■ **What is expected**:
Beneath this instruction is a block of data; output from it exactly the lines that run from the one containing "index pip: (260, 173)" through the one containing "middle dip: (306, 147)", inclusive.

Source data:

· · · ·

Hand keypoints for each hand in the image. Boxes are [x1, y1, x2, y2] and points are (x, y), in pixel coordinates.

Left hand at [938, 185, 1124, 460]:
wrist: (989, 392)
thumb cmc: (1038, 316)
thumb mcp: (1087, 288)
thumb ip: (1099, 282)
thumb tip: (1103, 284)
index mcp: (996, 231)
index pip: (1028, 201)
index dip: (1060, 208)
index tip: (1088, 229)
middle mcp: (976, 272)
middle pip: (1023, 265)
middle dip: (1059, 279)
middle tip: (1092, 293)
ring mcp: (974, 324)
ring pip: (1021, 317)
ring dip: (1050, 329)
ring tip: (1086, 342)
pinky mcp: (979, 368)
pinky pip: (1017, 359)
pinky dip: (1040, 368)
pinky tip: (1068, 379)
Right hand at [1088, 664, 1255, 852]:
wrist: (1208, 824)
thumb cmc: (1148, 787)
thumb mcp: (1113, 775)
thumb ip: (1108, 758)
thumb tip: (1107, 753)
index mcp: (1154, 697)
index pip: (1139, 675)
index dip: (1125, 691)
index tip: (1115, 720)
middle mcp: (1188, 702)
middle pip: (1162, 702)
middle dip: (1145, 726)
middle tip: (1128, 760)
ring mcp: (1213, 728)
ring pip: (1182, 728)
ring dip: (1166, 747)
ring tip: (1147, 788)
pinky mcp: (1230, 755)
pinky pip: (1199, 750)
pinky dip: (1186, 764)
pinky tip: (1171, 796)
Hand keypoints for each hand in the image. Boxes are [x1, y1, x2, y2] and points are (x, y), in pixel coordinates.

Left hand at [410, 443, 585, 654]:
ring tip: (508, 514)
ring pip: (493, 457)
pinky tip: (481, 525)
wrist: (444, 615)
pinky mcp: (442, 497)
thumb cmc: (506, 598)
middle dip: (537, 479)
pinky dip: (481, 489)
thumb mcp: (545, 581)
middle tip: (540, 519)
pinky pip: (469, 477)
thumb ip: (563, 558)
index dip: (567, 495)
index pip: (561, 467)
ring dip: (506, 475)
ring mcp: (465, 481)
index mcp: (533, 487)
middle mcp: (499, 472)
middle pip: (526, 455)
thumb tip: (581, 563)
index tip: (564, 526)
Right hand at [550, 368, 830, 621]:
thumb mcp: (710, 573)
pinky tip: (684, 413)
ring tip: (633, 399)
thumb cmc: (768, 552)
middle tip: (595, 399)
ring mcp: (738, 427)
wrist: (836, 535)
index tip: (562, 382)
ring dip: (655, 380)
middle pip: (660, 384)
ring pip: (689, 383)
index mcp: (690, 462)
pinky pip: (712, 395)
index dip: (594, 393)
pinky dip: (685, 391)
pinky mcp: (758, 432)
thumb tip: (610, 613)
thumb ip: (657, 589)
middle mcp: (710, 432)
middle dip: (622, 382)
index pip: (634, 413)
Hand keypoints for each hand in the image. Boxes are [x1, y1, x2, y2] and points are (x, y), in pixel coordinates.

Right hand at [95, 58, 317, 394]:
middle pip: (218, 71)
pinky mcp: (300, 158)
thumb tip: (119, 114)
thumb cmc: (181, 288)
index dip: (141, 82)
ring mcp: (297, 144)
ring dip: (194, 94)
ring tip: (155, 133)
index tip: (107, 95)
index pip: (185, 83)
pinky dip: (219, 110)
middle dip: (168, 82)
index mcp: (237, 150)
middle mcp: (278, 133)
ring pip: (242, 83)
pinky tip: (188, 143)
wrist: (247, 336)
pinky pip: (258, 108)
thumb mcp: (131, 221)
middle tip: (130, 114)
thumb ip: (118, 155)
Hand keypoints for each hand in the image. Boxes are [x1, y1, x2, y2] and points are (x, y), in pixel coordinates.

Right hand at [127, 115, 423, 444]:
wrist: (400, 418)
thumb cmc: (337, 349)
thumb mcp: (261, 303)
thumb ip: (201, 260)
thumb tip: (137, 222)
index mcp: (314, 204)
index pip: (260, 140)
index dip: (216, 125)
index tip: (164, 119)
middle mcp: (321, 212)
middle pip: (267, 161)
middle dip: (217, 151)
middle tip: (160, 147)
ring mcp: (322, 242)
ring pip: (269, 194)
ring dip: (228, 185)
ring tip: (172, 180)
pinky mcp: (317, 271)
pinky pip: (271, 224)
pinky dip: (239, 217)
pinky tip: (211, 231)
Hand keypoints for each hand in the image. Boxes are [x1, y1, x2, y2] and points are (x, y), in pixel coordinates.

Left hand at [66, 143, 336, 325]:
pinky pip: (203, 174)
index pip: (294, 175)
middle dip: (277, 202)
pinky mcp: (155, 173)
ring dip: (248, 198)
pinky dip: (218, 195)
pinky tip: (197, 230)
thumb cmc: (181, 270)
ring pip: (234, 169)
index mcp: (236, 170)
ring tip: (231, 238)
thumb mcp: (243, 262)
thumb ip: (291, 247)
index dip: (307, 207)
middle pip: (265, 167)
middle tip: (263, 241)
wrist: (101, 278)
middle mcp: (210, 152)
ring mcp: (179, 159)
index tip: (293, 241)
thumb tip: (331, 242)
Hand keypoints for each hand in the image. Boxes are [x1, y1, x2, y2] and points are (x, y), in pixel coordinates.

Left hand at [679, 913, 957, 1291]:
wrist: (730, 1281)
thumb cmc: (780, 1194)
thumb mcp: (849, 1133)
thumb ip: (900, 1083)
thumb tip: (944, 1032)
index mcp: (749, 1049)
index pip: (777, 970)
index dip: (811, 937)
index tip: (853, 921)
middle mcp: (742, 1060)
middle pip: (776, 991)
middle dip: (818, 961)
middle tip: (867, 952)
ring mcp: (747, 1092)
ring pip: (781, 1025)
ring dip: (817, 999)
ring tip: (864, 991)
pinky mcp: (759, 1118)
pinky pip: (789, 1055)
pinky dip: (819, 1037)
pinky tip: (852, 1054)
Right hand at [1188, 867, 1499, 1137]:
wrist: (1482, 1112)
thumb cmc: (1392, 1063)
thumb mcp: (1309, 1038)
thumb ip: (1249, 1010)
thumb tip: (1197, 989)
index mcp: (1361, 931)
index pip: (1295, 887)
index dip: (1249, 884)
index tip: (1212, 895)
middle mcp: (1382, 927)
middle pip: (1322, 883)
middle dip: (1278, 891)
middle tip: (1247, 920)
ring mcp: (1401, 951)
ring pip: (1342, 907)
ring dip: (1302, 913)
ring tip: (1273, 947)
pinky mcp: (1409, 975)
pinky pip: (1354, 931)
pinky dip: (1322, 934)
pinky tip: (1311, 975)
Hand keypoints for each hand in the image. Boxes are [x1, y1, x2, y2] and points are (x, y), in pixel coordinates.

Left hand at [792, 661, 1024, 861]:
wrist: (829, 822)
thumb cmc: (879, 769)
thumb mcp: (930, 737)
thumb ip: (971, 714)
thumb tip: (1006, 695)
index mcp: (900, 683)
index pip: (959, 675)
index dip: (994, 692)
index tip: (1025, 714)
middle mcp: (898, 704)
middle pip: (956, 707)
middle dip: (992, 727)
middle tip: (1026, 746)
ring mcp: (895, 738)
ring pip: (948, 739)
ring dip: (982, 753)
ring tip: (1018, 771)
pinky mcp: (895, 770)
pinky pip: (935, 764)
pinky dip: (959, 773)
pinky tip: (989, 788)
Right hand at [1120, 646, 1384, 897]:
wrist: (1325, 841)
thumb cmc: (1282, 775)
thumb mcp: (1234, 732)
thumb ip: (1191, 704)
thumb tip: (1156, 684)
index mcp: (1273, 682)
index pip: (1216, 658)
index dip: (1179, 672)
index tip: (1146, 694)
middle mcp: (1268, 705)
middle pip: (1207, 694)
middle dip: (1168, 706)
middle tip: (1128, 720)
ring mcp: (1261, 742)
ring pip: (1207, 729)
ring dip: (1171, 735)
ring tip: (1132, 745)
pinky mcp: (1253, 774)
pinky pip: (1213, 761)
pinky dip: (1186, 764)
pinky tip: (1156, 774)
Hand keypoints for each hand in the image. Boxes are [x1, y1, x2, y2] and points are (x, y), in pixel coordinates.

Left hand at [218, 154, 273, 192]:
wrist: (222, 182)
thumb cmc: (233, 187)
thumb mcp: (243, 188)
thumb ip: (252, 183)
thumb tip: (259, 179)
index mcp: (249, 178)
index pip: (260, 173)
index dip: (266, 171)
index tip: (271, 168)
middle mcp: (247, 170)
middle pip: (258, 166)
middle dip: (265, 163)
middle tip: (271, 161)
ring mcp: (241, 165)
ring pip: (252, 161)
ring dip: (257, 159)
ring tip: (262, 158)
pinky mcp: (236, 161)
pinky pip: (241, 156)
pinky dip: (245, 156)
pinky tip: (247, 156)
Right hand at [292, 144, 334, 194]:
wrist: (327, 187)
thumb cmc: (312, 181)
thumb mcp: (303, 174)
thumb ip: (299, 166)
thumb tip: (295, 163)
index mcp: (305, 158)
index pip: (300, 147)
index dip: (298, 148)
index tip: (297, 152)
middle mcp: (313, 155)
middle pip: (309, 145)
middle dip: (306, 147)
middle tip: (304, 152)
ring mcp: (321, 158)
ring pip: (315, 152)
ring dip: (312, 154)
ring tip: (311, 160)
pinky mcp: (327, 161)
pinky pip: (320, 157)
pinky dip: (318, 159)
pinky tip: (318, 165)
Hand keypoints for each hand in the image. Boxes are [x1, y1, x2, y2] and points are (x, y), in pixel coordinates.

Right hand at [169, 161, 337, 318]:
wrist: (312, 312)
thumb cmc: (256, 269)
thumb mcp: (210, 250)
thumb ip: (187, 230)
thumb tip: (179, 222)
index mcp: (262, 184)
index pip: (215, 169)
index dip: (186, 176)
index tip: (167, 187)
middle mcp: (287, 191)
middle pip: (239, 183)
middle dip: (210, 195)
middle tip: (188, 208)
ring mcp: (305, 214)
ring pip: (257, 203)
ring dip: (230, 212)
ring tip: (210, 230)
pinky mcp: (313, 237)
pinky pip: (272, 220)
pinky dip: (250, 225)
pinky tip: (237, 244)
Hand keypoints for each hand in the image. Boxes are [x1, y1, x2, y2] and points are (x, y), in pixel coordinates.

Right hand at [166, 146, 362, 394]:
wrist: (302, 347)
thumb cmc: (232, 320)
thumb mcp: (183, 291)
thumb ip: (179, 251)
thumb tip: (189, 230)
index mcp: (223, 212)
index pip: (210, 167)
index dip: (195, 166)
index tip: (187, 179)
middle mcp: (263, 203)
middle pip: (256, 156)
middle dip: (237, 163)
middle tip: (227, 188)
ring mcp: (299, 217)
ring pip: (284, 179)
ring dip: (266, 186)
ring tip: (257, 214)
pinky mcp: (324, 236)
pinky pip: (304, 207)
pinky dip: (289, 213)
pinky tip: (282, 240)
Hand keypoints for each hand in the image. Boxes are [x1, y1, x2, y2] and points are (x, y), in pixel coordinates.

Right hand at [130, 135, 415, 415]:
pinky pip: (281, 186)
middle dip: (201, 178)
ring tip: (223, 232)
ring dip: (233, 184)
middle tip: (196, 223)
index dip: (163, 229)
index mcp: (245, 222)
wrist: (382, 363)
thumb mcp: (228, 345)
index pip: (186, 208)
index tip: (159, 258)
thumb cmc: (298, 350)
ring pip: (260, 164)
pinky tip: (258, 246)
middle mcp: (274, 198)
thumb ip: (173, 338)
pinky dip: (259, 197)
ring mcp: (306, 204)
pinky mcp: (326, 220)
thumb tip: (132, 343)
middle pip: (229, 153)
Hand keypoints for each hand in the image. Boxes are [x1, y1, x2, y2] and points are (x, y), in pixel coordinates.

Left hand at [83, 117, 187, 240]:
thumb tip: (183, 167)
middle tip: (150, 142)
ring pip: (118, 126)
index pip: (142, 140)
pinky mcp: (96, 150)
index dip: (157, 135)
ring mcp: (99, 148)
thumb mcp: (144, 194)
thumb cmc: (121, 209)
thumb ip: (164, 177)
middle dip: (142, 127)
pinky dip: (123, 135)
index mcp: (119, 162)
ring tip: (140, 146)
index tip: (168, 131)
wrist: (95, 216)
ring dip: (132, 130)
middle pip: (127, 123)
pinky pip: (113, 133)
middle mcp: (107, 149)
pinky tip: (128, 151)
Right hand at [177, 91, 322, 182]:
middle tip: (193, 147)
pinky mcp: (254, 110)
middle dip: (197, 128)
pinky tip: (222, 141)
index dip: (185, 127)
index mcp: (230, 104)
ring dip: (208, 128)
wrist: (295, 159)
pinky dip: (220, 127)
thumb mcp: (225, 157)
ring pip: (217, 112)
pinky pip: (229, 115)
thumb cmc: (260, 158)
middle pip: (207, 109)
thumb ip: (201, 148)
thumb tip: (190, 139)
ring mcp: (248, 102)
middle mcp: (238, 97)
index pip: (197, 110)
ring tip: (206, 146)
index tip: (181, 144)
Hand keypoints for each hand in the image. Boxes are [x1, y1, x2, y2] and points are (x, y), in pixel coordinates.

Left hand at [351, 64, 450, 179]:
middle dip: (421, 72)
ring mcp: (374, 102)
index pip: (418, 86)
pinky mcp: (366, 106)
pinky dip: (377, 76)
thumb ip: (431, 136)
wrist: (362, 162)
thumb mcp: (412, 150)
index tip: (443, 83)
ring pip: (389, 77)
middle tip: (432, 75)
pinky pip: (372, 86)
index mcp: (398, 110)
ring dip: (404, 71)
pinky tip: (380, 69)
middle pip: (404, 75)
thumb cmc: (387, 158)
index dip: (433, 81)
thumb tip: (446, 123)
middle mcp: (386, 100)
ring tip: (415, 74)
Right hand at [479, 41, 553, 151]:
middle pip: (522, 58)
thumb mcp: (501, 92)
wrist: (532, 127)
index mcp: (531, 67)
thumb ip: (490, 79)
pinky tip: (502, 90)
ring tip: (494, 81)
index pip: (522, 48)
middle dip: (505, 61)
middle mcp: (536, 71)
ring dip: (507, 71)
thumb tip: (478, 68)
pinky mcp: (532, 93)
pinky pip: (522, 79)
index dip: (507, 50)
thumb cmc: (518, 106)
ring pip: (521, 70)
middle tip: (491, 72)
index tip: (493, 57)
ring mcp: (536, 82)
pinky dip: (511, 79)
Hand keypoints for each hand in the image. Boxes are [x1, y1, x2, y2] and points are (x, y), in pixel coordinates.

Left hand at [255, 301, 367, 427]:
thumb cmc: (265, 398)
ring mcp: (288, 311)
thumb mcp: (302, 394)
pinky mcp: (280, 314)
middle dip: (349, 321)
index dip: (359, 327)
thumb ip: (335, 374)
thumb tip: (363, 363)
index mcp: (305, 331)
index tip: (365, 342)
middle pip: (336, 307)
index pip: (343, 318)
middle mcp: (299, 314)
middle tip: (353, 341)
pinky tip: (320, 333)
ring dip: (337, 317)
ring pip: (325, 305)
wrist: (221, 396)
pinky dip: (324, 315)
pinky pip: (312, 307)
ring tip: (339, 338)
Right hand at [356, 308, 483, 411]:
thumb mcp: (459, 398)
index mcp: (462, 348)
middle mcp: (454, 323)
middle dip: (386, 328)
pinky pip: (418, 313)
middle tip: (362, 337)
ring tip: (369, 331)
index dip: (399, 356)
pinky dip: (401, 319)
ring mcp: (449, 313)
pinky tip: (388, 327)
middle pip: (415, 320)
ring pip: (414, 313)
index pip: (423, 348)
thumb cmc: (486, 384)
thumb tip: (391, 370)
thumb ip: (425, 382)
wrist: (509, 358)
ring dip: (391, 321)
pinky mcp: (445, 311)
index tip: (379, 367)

· · · ·

■ **Result of the task**:
index pip: (260, 173)
index dip: (266, 171)
index tip: (271, 168)
middle mcp: (247, 170)
middle pip: (258, 166)
middle dip: (265, 163)
middle tip: (271, 161)
ring mcp: (241, 165)
ring pip: (252, 161)
ring dip: (257, 159)
ring tip: (262, 158)
pinky mcp: (236, 161)
pinky pip: (241, 156)
pinky dip: (245, 156)
pinky tip: (247, 156)
Right hand at [292, 144, 334, 194]:
wrist: (327, 187)
thumb cmc: (312, 181)
thumb mcp: (303, 174)
thumb ip: (299, 166)
thumb tip: (295, 163)
index mcp: (305, 158)
index pip: (300, 147)
index dip: (298, 148)
index tip: (297, 152)
middle mcp: (313, 155)
middle pip: (309, 145)
middle dip: (306, 147)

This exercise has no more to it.